The evidence that alterations in the brain associated with chronic alcohol use can improve measurably in as little as two weeks of abstinence indicates that the brain has a robust ability to repair and/or restructure.^6,7 Multiple mechanisms have been proposed for reduced tissue volumes in both gray and white matter including inflammation, oxidative stress, myelin thinning, cell body shrinkage, disruption of intracellular cytoskeletal structure/functioning, dendritic pruning, and suppression of neurogenesis.^7,51,57–59 Alcohol-induced liver dysfunction and repeated episodes of subclinical nutritional deficiencies (e.g., thiamine) are also likely to be relevant. Once thought to be important for the reversibility of atrophy due to chronic alcohol use, the rehydration hypothesis has been disproven.⁶ Although still in the early stages of investigation, processes that may contribute to volumetric recovery include remyelination, regrowth of dendrites, and compensatory increases in neurogenesis.^13,58 Longitudinal studies have reported residual differences between chronic alcohol users and healthy controls. Although some of these differences may be indicative of permanent alcohol-related changes, it is likely that greater recovery will be found with increased time abstinent.
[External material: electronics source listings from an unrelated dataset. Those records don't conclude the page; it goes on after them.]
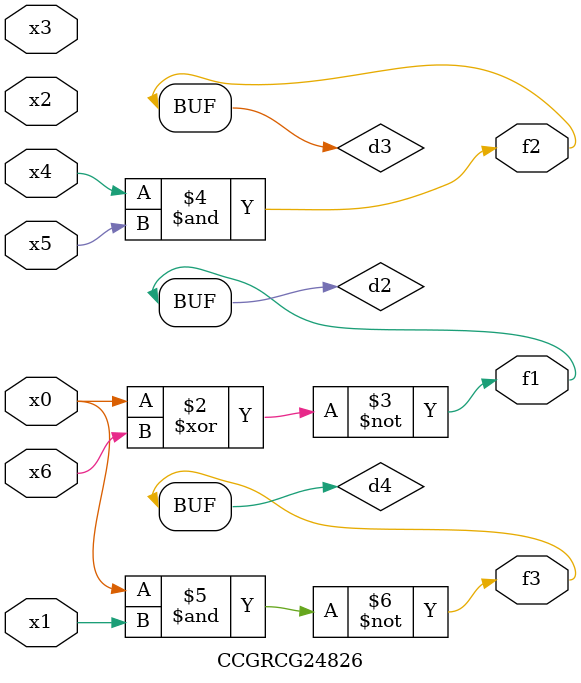
<source format=v>
module CCGRCG24826(
	input x0, x1, x2, x3, x4, x5, x6,
	output f1, f2, f3
);

	wire d1, d2, d3, d4;

	nor (d1, x0);
	xnor (d2, x0, x6);
	and (d3, x4, x5);
	nand (d4, x0, x1);
	assign f1 = d2;
	assign f2 = d3;
	assign f3 = d4;
endmodule

</source>
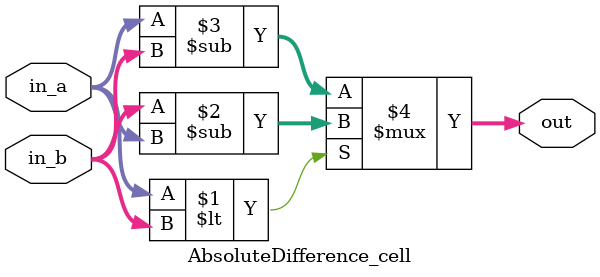
<source format=v>
module AbsoluteDifference_cell(
	in_a,
	in_b,
	out
	);

parameter DATAWIDTH = 8;

input [DATAWIDTH-1:0] in_a, in_b;
output [DATAWIDTH-1:0]  out;

	assign out = (in_a < in_b ) ? in_b - in_a : in_a - in_b;

endmodule

</source>
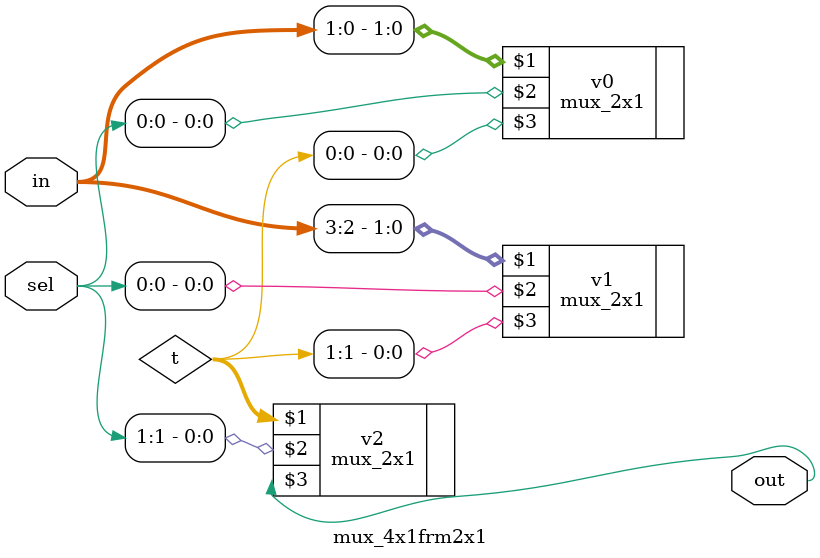
<source format=v>
`timescale 1ns / 1ps
module mux_4x1frm2x1(in,sel,out);
input[3:0]in;
input[1:0]sel;
output out;
wire [1:0]t;

mux_2x1 v0(in[1:0],sel[0],t[0]);
mux_2x1 v1(in[3:2],sel[0],t[1]);
mux_2x1 v2(t,sel[1],out);




endmodule

</source>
In addition, there is growing evidence of pre-existing differences that are risk factors for the development of chronic alcohol use.^60,61

Problems with sleep have been implicated as a risk factor for both development of problematic alcohol use and relapse during abstinence.^17,41,62 Cross-sectional studies in adolescents have reported that sleep-associated factors (e.g., poor sleep habits, evening chronotype, circadian phase delay) correlate with development of many problems including alcohol misuse.¹⁷ More recent longitudinal studies of adolescents also support problematic sleep as a risk factor.^63–65 In addition, decreases in sleep quality longitudinally predict problematic alcohol use in Navy Veterans following deployment.⁶⁶ Increase in REM sleep deficit during abstinence has been noted as a possible predictor of vulnerability to relapse.⁶⁷ Abstinent individuals who have difficulties falling asleep may also be at higher risk for relapse as acute alcohol consumption reverses NREM deficits and decreases sleep latency.^16,68 This interpretation is consistent with a recent follow-up study of patients who completed an intensive residential treatment program.⁶⁹ Both use of hypnotic medications and use of alcohol as a hypnotic at time of admission were associated with relapse by 12 months, but sleep problems at admission or discharge were not. Prioritizing treatment of sleep problems in patients with primary or comorbid chronic alcohol use may reduce the risk of relapse. Early preventative intervention is also pertinent, as sleep problems in adolescents predict later alcohol misuse.¹⁷

Both pharmacologic and behavioral options are available to treat sleep problems (e.g., insomnia).^41,62,70,71 Evidence regarding the efficacy of using medications to treat sleep problems in this population varies considerably.^41,70,71 Trazadone is one of the most commonly prescribed medications for sleep problems in chronic alcohol use.^70,71 A recent review of nonpharmacologic approaches to treating sleep problems in patients with alcohol related disorders identified only five relevant studies.⁶² The study utilizing progressive relaxation training reported improvements in sleep quality. Four studies utilizing cognitive behavioral therapy for insomnia (CBT-I) reported improvements in multiple aspects of sleep and decreases in daytime fatigue. In some instances, CBT-I has been noted as beneficial in helping wean patients off of medication for insomnia.⁷² However, the efficacy of CBT-I for reducing relapse is unclear.⁷³

In summary, most evidence suggests that chronic alcohol use affects homeostatic sleep drive most prominently, as indicated by significant alterations in NREM and REM sleep, as well as prolonged sleep latency. Although sleep systems are expected to improve with abstinence, previous chronic alcohol use may be a risk factor for relapse in patients presenting with sleep problems. Recent longitudinal studies indicate considerable recovery in gray and white matter volumes with abstinence.